There are currently only 17 Member States that provide for a fully online registration procedure for companies. In the other Member States, the only way to create a company is to physically go in person to the registration authority or to another body which then submits the application for registration. This creates significant inefficiencies, unnecessary costs and delay.

The proposed directive will enable companies in all Member States to register, set up new branches, file documents and update their data online. They may do so without any physical presence before a companies registry or intermediary being required, except where there is a genuine suspicion of fraud. Member States will also be able to rely on each other's information about disqualified directors.

For further information, see LNB News 27/04/2018 1.

Proposal for a directive amending Directive (EU) 2017/1132 as regards cross-border conversions, mergers and divisions

The European Commission has proposed a new directive to make it easier for companies to merge, be divided or (using a cross-border conversion) transfer their registered seat within the Single Market. It will also ensure that when these operations are carried out, the rights of a company's employees, creditors and minority shareholders are well protected and tax abuse is prevented.
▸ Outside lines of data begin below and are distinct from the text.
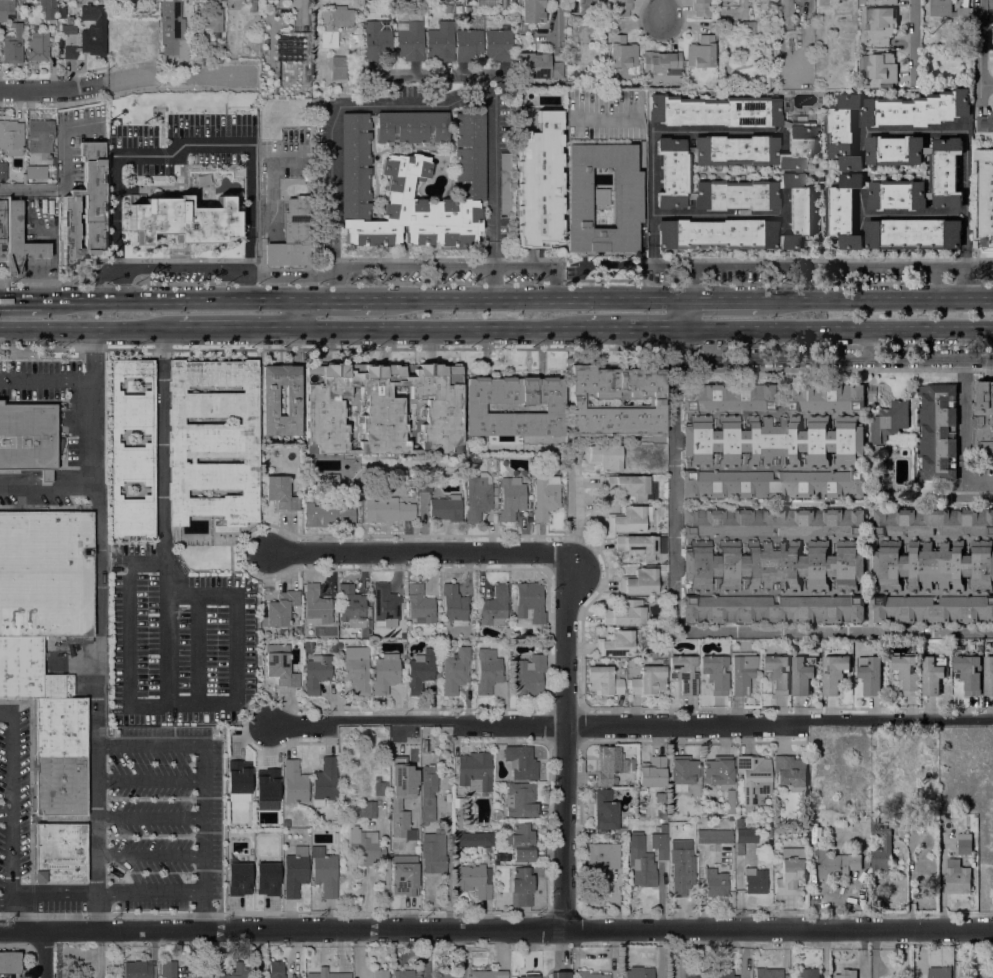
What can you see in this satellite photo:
building: (214, 1)
building: (593, 2)
building: (887, 2)
building: (823, 3)
road: (313, 4)
building: (991, 4)
building: (252, 6)
building: (6, 8)
building: (449, 8)
building: (622, 8)
building: (701, 8)
building: (50, 9)
road: (661, 9)
building: (466, 10)
building: (533, 11)
building: (786, 11)
building: (950, 11)
building: (208, 19)
building: (880, 21)
building: (335, 22)
road: (555, 24)
building: (748, 28)
building: (173, 29)
building: (989, 31)
building: (90, 33)
building: (355, 38)
building: (59, 42)
building: (435, 42)
road: (913, 44)
building: (13, 46)
building: (37, 46)
building: (569, 49)
road: (978, 50)
building: (622, 52)
building: (701, 52)
building: (662, 62)
building: (537, 66)
building: (338, 67)
building: (881, 68)
building: (992, 70)
road: (129, 80)
building: (860, 86)
road: (416, 104)
building: (715, 111)
building: (889, 117)
building: (372, 118)
building: (785, 123)
building: (985, 123)
building: (412, 127)
road: (651, 133)
road: (966, 134)
building: (40, 136)
building: (11, 137)
building: (759, 148)
building: (689, 150)
building: (894, 150)
building: (926, 150)
road: (125, 155)
building: (865, 160)
building: (3, 170)
building: (41, 172)
building: (945, 172)
building: (319, 173)
building: (306, 177)
road: (643, 179)
building: (469, 180)
building: (540, 183)
building: (506, 184)
building: (867, 184)
road: (25, 189)
building: (734, 193)
building: (898, 194)
building: (930, 195)
building: (602, 196)
building: (627, 196)
building: (985, 198)
building: (85, 207)
road: (717, 214)
road: (913, 214)
building: (184, 220)
building: (2, 221)
building: (885, 224)
building: (717, 234)
building: (292, 235)
building: (19, 240)
road: (965, 257)
road: (771, 264)
road: (333, 274)
road: (41, 278)
road: (973, 280)
road: (953, 282)
road: (245, 287)
road: (170, 297)
road: (21, 299)
road: (336, 299)
road: (525, 300)
road: (719, 300)
road: (878, 300)
road: (298, 313)
road: (675, 314)
road: (238, 327)
road: (442, 327)
road: (630, 327)
road: (833, 327)
road: (89, 328)
road: (868, 342)
road: (976, 356)
road: (817, 357)
road: (46, 380)
building: (727, 397)
building: (826, 397)
building: (269, 400)
building: (576, 400)
building: (382, 407)
building: (475, 408)
building: (983, 415)
road: (963, 419)
building: (890, 421)
building: (937, 432)
building: (28, 438)
building: (773, 440)
building: (213, 441)
building: (132, 450)
building: (603, 457)
building: (466, 470)
road: (674, 478)
building: (331, 479)
road: (979, 481)
building: (426, 484)
building: (775, 484)
building: (633, 487)
road: (49, 488)
building: (884, 488)
building: (351, 489)
building: (281, 493)
building: (478, 496)
building: (546, 496)
building: (512, 497)
building: (446, 508)
building: (387, 510)
building: (660, 512)
road: (165, 514)
building: (327, 514)
road: (98, 516)
building: (630, 519)
building: (773, 521)
building: (933, 521)
building: (638, 547)
road: (418, 552)
building: (773, 565)
building: (934, 565)
building: (662, 568)
building: (45, 573)
building: (639, 582)
building: (530, 602)
building: (420, 604)
building: (317, 605)
building: (351, 605)
building: (385, 605)
building: (454, 605)
building: (496, 606)
building: (281, 609)
building: (773, 609)
building: (933, 609)
building: (625, 613)
road: (833, 628)
building: (297, 630)
road: (127, 632)
building: (333, 635)
building: (78, 639)
building: (756, 642)
building: (616, 644)
road: (238, 645)
building: (333, 645)
building: (339, 645)
building: (958, 646)
building: (307, 647)
building: (644, 650)
building: (652, 654)
building: (281, 669)
building: (26, 670)
building: (357, 670)
building: (421, 670)
building: (488, 670)
building: (456, 671)
building: (741, 671)
building: (834, 672)
building: (317, 673)
building: (386, 673)
building: (685, 673)
building: (716, 673)
building: (777, 673)
building: (907, 673)
building: (969, 673)
building: (530, 675)
building: (802, 676)
building: (871, 676)
building: (932, 676)
building: (989, 676)
building: (603, 681)
building: (648, 681)
building: (67, 685)
road: (630, 724)
building: (59, 726)
road: (563, 740)
road: (11, 757)
building: (521, 762)
building: (609, 764)
building: (719, 770)
building: (475, 771)
building: (652, 771)
building: (683, 772)
building: (791, 772)
road: (151, 774)
building: (753, 778)
building: (238, 780)
building: (294, 782)
building: (325, 782)
building: (59, 785)
road: (203, 786)
building: (266, 789)
building: (381, 789)
building: (428, 794)
building: (402, 797)
building: (521, 800)
building: (366, 810)
building: (605, 810)
road: (5, 811)
building: (706, 811)
building: (732, 811)
building: (496, 813)
road: (97, 817)
road: (150, 817)
building: (731, 818)
building: (43, 819)
building: (286, 822)
building: (663, 828)
building: (768, 833)
building: (614, 836)
building: (714, 836)
building: (473, 839)
building: (744, 839)
building: (521, 841)
building: (964, 843)
building: (681, 844)
building: (365, 845)
building: (659, 845)
building: (887, 845)
building: (488, 849)
building: (59, 852)
building: (434, 852)
road: (150, 854)
road: (11, 855)
building: (602, 858)
building: (641, 862)
building: (826, 863)
building: (849, 863)
building: (295, 871)
building: (324, 871)
building: (682, 871)
building: (790, 872)
building: (404, 875)
building: (957, 877)
building: (238, 879)
building: (266, 879)
building: (474, 880)
building: (755, 881)
building: (715, 883)
building: (522, 887)
road: (106, 893)
road: (5, 900)
road: (11, 916)
road: (496, 930)
road: (44, 954)
building: (10, 962)
building: (168, 969)
building: (276, 969)
building: (137, 970)
building: (238, 970)
building: (639, 972)
building: (939, 972)
building: (380, 973)
building: (446, 973)
building: (721, 973)
building: (768, 973)
building: (807, 973)
building: (327, 974)
building: (404, 974)
building: (488, 974)
building: (560, 975)
building: (590, 975)
building: (531, 976)
building: (838, 976)
building: (524, 977)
For further information, see LNB News 26/04/2018 128.

New and updated content

New Practice Note

We have published the following practice note in our Public Company takeovers topic area:

  1. The impact of the GDPR on M&A transactions

Dates for your diary

Date Subjects covered
8 May 2018 Corporate Governance: Submissions of evidence to the House of Commons BEIS Committee on executive pay close on this date.
The House of Commons BEIS Committee has launched an enquiry to look at the gender pay gap and executive pay in the private sector. The enquiry comes amid concerns about the overall level of executive pay and bonuses and as the deadline for gender-pay gap reporting passed on 4 April 2018.
The Committee is seeking written evidence on executive pay—for example, what progress has been made on implementing the recommendations on executive pay by the previous Committee in its 2017 report on corporate governance.
The evidence can be uploaded via the online portal and should be submitted by 8 May 2018.
See LNB News 23/03/2018 82.
25 May 2018 Data protection: the General Data Protection Regulation shall be directly applicable and fully enforceable in all Member States.
On 15 December 2015, the EU institutions reached agreement on the General Data Protection Regulation (EU) 2016/679 (GDPR), which will replace the Data Protection Directive 95/46/EC upon which the UK's Data Protection Act 1998 is based. The GDPR was published in the Official Journal of the European Union on 4 May 2016. It came into force on 24 May 2016.
The GDPR will be directly applicable in all Member States from 25 May 2018 and the government has confirmed that the UK will be implementing the GDPR as it will remain a member of the EU on this date.
The General Data Protection Regulation (GDPR)
The GDPR—preparing for implementation
1 June 2018 The Financial Reporting Council (FRC) has updated its sanctions guidance for auditors, accountants and actuaries in order to implement the recommendations of an independent review of sanctions undertaken in 2017. The updated guidance will take effect on this date.
A panel chaired by former Court of Appeal Judge Sir Christopher Clarke conducted the independent review of sanctions, publishing its report in October 2017. The panel made several recommendations, including: an increase in fines to £10m or more for seriously poor audit work by a ‘Big 4’ firm, exclusion from the accounting profession for a minimum of ten years for dishonesty, greater use of non-financial penalties and sanctions that reflect the level of cooperation by respondents.
See LNB News 09/04/2018 6.

Latest Q&As

New Q&As added this week:

  1. Can a private fund limited partnership (PFLP) be put into administration? If so, what is the process?
  2. Can a seller's warranty in a share purchase agreement be qualified by the buyer's actual imputed or constructive knowledge of a matter?
  3. Does a failure to file a shareholders’ resolution approving a share buyback at Companies House render the share buyback void?